Musul Meselesi…
Sevgili okuyucum; Sayın Yalçın Koçak, gençlik yıllarından beri Türkiye'nin, Türklüğün akla gelen her türlü sorunlarını inceleyen, sorgulayan, emek veren bir kahraman. Türkiye'yi, -bir başka deyişle- bu vatanı ihmal edenlere karşı Sayın Koçak en önde bayrağı tutanlardandır.
Sayın Koçak'ın Musul konusunu anlatan anlamlı yazısını sizlere sunuyorum.
"Bizi yetiştiren değerlerden birisi, bize Türkiye'nin meselelerini öğretirken, ilk sıralardan Musul Meselesi"ni öğretti!
Kemalist ve Atatürkçü olduğunu söyleyip Gâzi Mustafa Kemal'in "Allah nasip eder, ömrüm vefa ederse Musul, Kerkük ve Adaları geri alacağım. Selanik'de dahil Batı Trakya'yı Türkiye hudutları içine katacağım." Vasiyetini görmek istemeyene de rastladım, bilmek istemeyene de, bilip de üstünü örtmek isteyene de!
Ata'dan İnönü'ye ondan da Ecevit'e devam ede gelen bu vasiyet için Ecevit "Şartlar oluşmuştu biz Kıbrıs'ı aldık" demiştir.
Kıbrıs; Türklüğün Anadolu'da varlık ve Akdeniz'de beka meselesidir.
Ya Musul?
Yani Mezopotamya İngiliz'in, geleceğin Anahtarı dediği kendi çalıp kendi oynayabilsin diye adını Orta Doğu olarak değiştirdiği bir coğrafya…
İngiliz bu?

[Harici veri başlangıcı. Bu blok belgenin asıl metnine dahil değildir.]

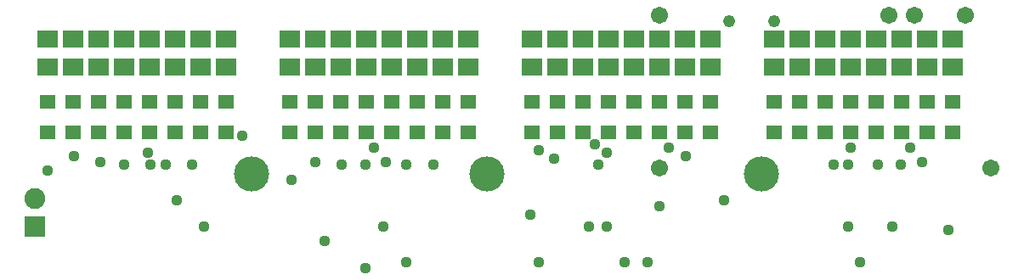
<source format=gts>
G75*
%MOIN*%
%OFA0B0*%
%FSLAX25Y25*%
%IPPOS*%
%LPD*%
%AMOC8*
5,1,8,0,0,1.08239X$1,22.5*
%
%ADD10C,0.13800*%
%ADD11R,0.06312X0.05524*%
%ADD12R,0.07887X0.07099*%
%ADD13R,0.08200X0.08200*%
%ADD14C,0.08200*%
%ADD15C,0.06706*%
%ADD16C,0.04400*%
%ADD17C,0.04762*%
D10*
X0098250Y0044300D03*
X0190750Y0044300D03*
X0298250Y0044300D03*
D11*
X0303250Y0060894D03*
X0313250Y0060894D03*
X0323250Y0060894D03*
X0333250Y0060894D03*
X0343250Y0060894D03*
X0353250Y0060894D03*
X0363250Y0060894D03*
X0373250Y0060894D03*
X0373250Y0072706D03*
X0363250Y0072706D03*
X0353250Y0072706D03*
X0343250Y0072706D03*
X0333250Y0072706D03*
X0323250Y0072706D03*
X0313250Y0072706D03*
X0303250Y0072706D03*
X0278250Y0072706D03*
X0268250Y0072706D03*
X0258250Y0072706D03*
X0248250Y0072706D03*
X0238250Y0072706D03*
X0228250Y0072706D03*
X0218250Y0072706D03*
X0208250Y0072706D03*
X0183250Y0072706D03*
X0173250Y0072706D03*
X0163250Y0072706D03*
X0153250Y0072706D03*
X0143250Y0072706D03*
X0133250Y0072706D03*
X0123250Y0072706D03*
X0113250Y0072706D03*
X0088250Y0072706D03*
X0078250Y0072706D03*
X0068250Y0072706D03*
X0058250Y0072706D03*
X0048250Y0072706D03*
X0038250Y0072706D03*
X0028250Y0072706D03*
X0018250Y0072706D03*
X0018250Y0060894D03*
X0028250Y0060894D03*
X0038250Y0060894D03*
X0048250Y0060894D03*
X0058250Y0060894D03*
X0068250Y0060894D03*
X0078250Y0060894D03*
X0088250Y0060894D03*
X0113250Y0060894D03*
X0123250Y0060894D03*
X0133250Y0060894D03*
X0143250Y0060894D03*
X0153250Y0060894D03*
X0163250Y0060894D03*
X0173250Y0060894D03*
X0183250Y0060894D03*
X0208250Y0060894D03*
X0218250Y0060894D03*
X0228250Y0060894D03*
X0238250Y0060894D03*
X0248250Y0060894D03*
X0258250Y0060894D03*
X0268250Y0060894D03*
X0278250Y0060894D03*
D12*
X0278250Y0086288D03*
X0268250Y0086288D03*
X0258250Y0086288D03*
X0248250Y0086288D03*
X0238250Y0086288D03*
X0228250Y0086288D03*
X0218250Y0086288D03*
X0208250Y0086288D03*
X0183250Y0086288D03*
X0173250Y0086288D03*
X0163250Y0086288D03*
X0153250Y0086288D03*
X0143250Y0086288D03*
X0133250Y0086288D03*
X0123250Y0086288D03*
X0113250Y0086288D03*
X0088250Y0086288D03*
X0078250Y0086288D03*
X0068250Y0086288D03*
X0058250Y0086288D03*
X0048250Y0086288D03*
X0038250Y0086288D03*
X0028250Y0086288D03*
X0018250Y0086288D03*
X0018250Y0097312D03*
X0028250Y0097312D03*
X0038250Y0097312D03*
X0048250Y0097312D03*
X0058250Y0097312D03*
X0068250Y0097312D03*
X0078250Y0097312D03*
X0088250Y0097312D03*
X0113250Y0097312D03*
X0123250Y0097312D03*
X0133250Y0097312D03*
X0143250Y0097312D03*
X0153250Y0097312D03*
X0163250Y0097312D03*
X0173250Y0097312D03*
X0183250Y0097312D03*
X0208250Y0097312D03*
X0218250Y0097312D03*
X0228250Y0097312D03*
X0238250Y0097312D03*
X0248250Y0097312D03*
X0258250Y0097312D03*
X0268250Y0097312D03*
X0278250Y0097312D03*
X0303250Y0097312D03*
X0313250Y0097312D03*
X0323250Y0097312D03*
X0333250Y0097312D03*
X0343250Y0097312D03*
X0353250Y0097312D03*
X0363250Y0097312D03*
X0373250Y0097312D03*
X0373250Y0086288D03*
X0363250Y0086288D03*
X0353250Y0086288D03*
X0343250Y0086288D03*
X0333250Y0086288D03*
X0323250Y0086288D03*
X0313250Y0086288D03*
X0303250Y0086288D03*
D13*
X0013250Y0023800D03*
D14*
X0013250Y0034800D03*
D15*
X0258250Y0046800D03*
X0388250Y0046800D03*
X0378250Y0106800D03*
X0358250Y0106800D03*
X0348250Y0106800D03*
X0258250Y0106800D03*
D16*
X0094442Y0059517D03*
X0123300Y0049128D03*
X0133689Y0047973D03*
X0142924Y0047973D03*
X0151004Y0049128D03*
X0159085Y0047973D03*
X0169474Y0047973D03*
X0146387Y0054899D03*
X0114066Y0042202D03*
X0074819Y0047973D03*
X0064430Y0047973D03*
X0058658Y0047973D03*
X0048269Y0047973D03*
X0039034Y0049128D03*
X0028645Y0051436D03*
X0018256Y0045665D03*
X0057504Y0052591D03*
X0069047Y0034121D03*
X0079436Y0023732D03*
X0126763Y0017961D03*
X0149850Y0023732D03*
X0159085Y0009880D03*
X0142924Y0007572D03*
X0207567Y0028350D03*
X0230653Y0023732D03*
X0237579Y0023732D03*
X0258357Y0031813D03*
X0283752Y0034121D03*
X0326463Y0047973D03*
X0332234Y0047973D03*
X0343778Y0047973D03*
X0353012Y0047973D03*
X0361093Y0049128D03*
X0356475Y0054899D03*
X0333389Y0054899D03*
X0268746Y0051436D03*
X0261820Y0054899D03*
X0237579Y0052591D03*
X0232962Y0056054D03*
X0216801Y0050282D03*
X0211030Y0053745D03*
X0234116Y0047973D03*
X0332234Y0023732D03*
X0349549Y0023732D03*
X0371481Y0022578D03*
X0336852Y0009880D03*
X0253740Y0009880D03*
X0244505Y0009880D03*
X0211030Y0009880D03*
D17*
X0285750Y0104300D03*
X0303250Y0104300D03*
M02*

</source>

Kuralını kendisinin koymadığı kumarı dahi oynamaz!
Biz bu coğrafyaya Orta Doğu dedikçe, onun politikaları ve referansları üzerinden konuşuyor olup onun ekmeğine yağ sürmüş oluyoruz.

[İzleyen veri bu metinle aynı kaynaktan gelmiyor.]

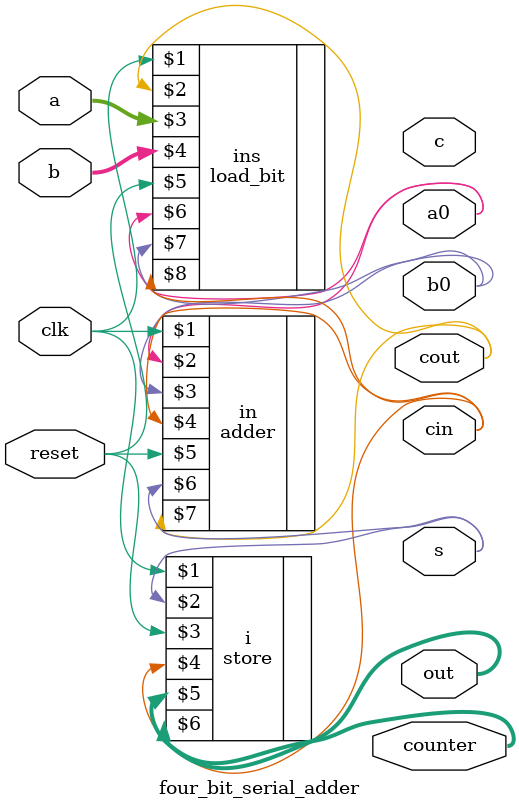
<source format=v>
module four_bit_serial_adder(input [3:0]a,b,
input clk,reset,
output  [4:0]out,output  [3:0]counter,
output c,a0,b0,s,cin,cout);

load_bit ins(clk,cout,a,b,reset,a0,b0,cin);
adder in (clk,a0,b0,cin,reset,s,cout);
store  i (clk,s,reset,cin,out,counter);

endmodule
</source>
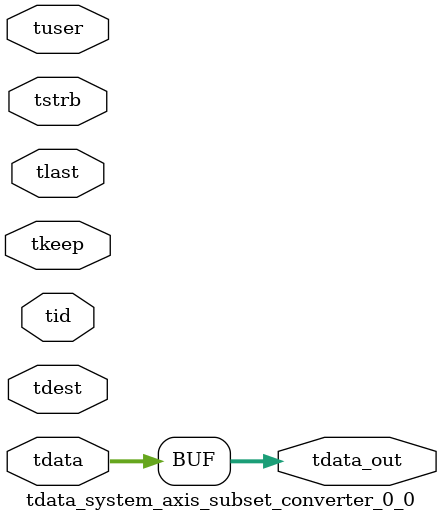
<source format=v>


`timescale 1ps/1ps

module tdata_system_axis_subset_converter_0_0 #
(
parameter C_S_AXIS_TDATA_WIDTH = 32,
parameter C_S_AXIS_TUSER_WIDTH = 0,
parameter C_S_AXIS_TID_WIDTH   = 0,
parameter C_S_AXIS_TDEST_WIDTH = 0,
parameter C_M_AXIS_TDATA_WIDTH = 32
)
(
input  [(C_S_AXIS_TDATA_WIDTH == 0 ? 1 : C_S_AXIS_TDATA_WIDTH)-1:0     ] tdata,
input  [(C_S_AXIS_TUSER_WIDTH == 0 ? 1 : C_S_AXIS_TUSER_WIDTH)-1:0     ] tuser,
input  [(C_S_AXIS_TID_WIDTH   == 0 ? 1 : C_S_AXIS_TID_WIDTH)-1:0       ] tid,
input  [(C_S_AXIS_TDEST_WIDTH == 0 ? 1 : C_S_AXIS_TDEST_WIDTH)-1:0     ] tdest,
input  [(C_S_AXIS_TDATA_WIDTH/8)-1:0 ] tkeep,
input  [(C_S_AXIS_TDATA_WIDTH/8)-1:0 ] tstrb,
input                                                                    tlast,
output [C_M_AXIS_TDATA_WIDTH-1:0] tdata_out
);

assign tdata_out = {16'b0000000000000000,tdata[31:0]};

endmodule


</source>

Burası bizim Babilimiz, Mezopotamyamız; medeniyetlerin beşiği, ilimlerin tarlası Çin, Hint, Maçin ve Afrika'nın çıkış eşiği Basra'nın Bağdat'ın suyunu veren Musul!
Lozan'da, Mondoros'ta bizim olan, Vilayeti Musul!

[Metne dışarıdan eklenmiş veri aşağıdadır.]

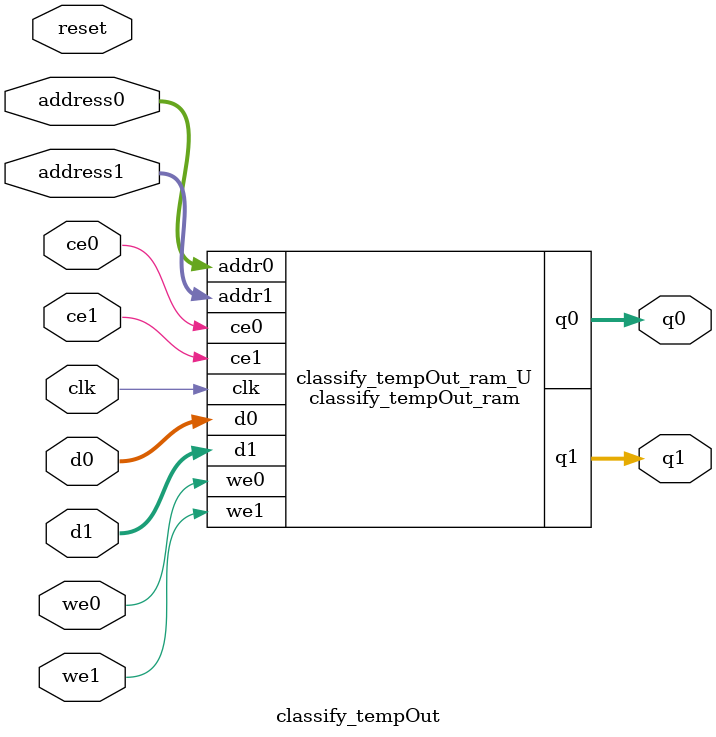
<source format=v>

`timescale 1 ns / 1 ps
module classify_tempOut_ram (addr0, ce0, d0, we0, q0, addr1, ce1, d1, we1, q1,  clk);

parameter DWIDTH = 19;
parameter AWIDTH = 5;
parameter MEM_SIZE = 32;

input[AWIDTH-1:0] addr0;
input ce0;
input[DWIDTH-1:0] d0;
input we0;
output reg[DWIDTH-1:0] q0;
input[AWIDTH-1:0] addr1;
input ce1;
input[DWIDTH-1:0] d1;
input we1;
output reg[DWIDTH-1:0] q1;
input clk;

(* ram_style = "block" *)reg [DWIDTH-1:0] ram[0:MEM_SIZE-1];




always @(posedge clk)  
begin 
    if (ce0) 
    begin
        if (we0) 
        begin 
            ram[addr0] <= d0; 
            q0 <= d0;
        end 
        else 
            q0 <= ram[addr0];
    end
end


always @(posedge clk)  
begin 
    if (ce1) 
    begin
        if (we1) 
        begin 
            ram[addr1] <= d1; 
            q1 <= d1;
        end 
        else 
            q1 <= ram[addr1];
    end
end


endmodule


`timescale 1 ns / 1 ps
module classify_tempOut(
    reset,
    clk,
    address0,
    ce0,
    we0,
    d0,
    q0,
    address1,
    ce1,
    we1,
    d1,
    q1);

parameter DataWidth = 32'd19;
parameter AddressRange = 32'd32;
parameter AddressWidth = 32'd5;
input reset;
input clk;
input[AddressWidth - 1:0] address0;
input ce0;
input we0;
input[DataWidth - 1:0] d0;
output[DataWidth - 1:0] q0;
input[AddressWidth - 1:0] address1;
input ce1;
input we1;
input[DataWidth - 1:0] d1;
output[DataWidth - 1:0] q1;



classify_tempOut_ram classify_tempOut_ram_U(
    .clk( clk ),
    .addr0( address0 ),
    .ce0( ce0 ),
    .d0( d0 ),
    .we0( we0 ),
    .q0( q0 ),
    .addr1( address1 ),
    .ce1( ce1 ),
    .d1( d1 ),
    .we1( we1 ),
    .q1( q1 ));

endmodule


</source>
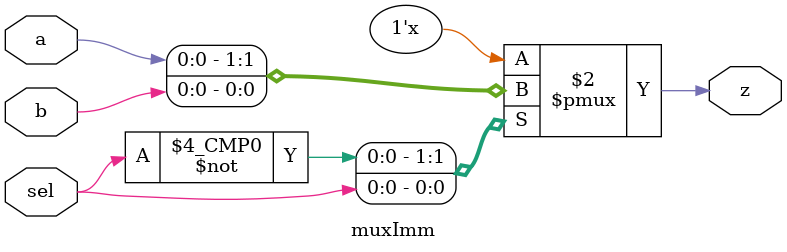
<source format=sv>
module muxImm (input [1:0] b,
              input [1:0] a,
              input sel,
              output z);
always_comb begin
  case(sel)
    0: z = a;
    1: z = b;
    default: z = 2'bXX;
  endcase
end
endmodule

</source>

1924 yılında Irak krallığı kurulurken (Misâk-ı Millî'nin içinde olmasına rağmen Bağdat, ve Basra şartlı olarak) Musul Vilayeti; İngiliz entrikalarıyla Irak krallığına emaneten bırakılmış, tapusu ve insanı bizim olan hasret bırakılmış yâd ellere...
Birileri Saddam sonrası oluşan belirsizlik döneminde Kerkük'ün, Musul'un, Süleymaniye'nin Telefer'in Tapu ve Nüfus idarelerine çökerek yok etmeye çalıştı.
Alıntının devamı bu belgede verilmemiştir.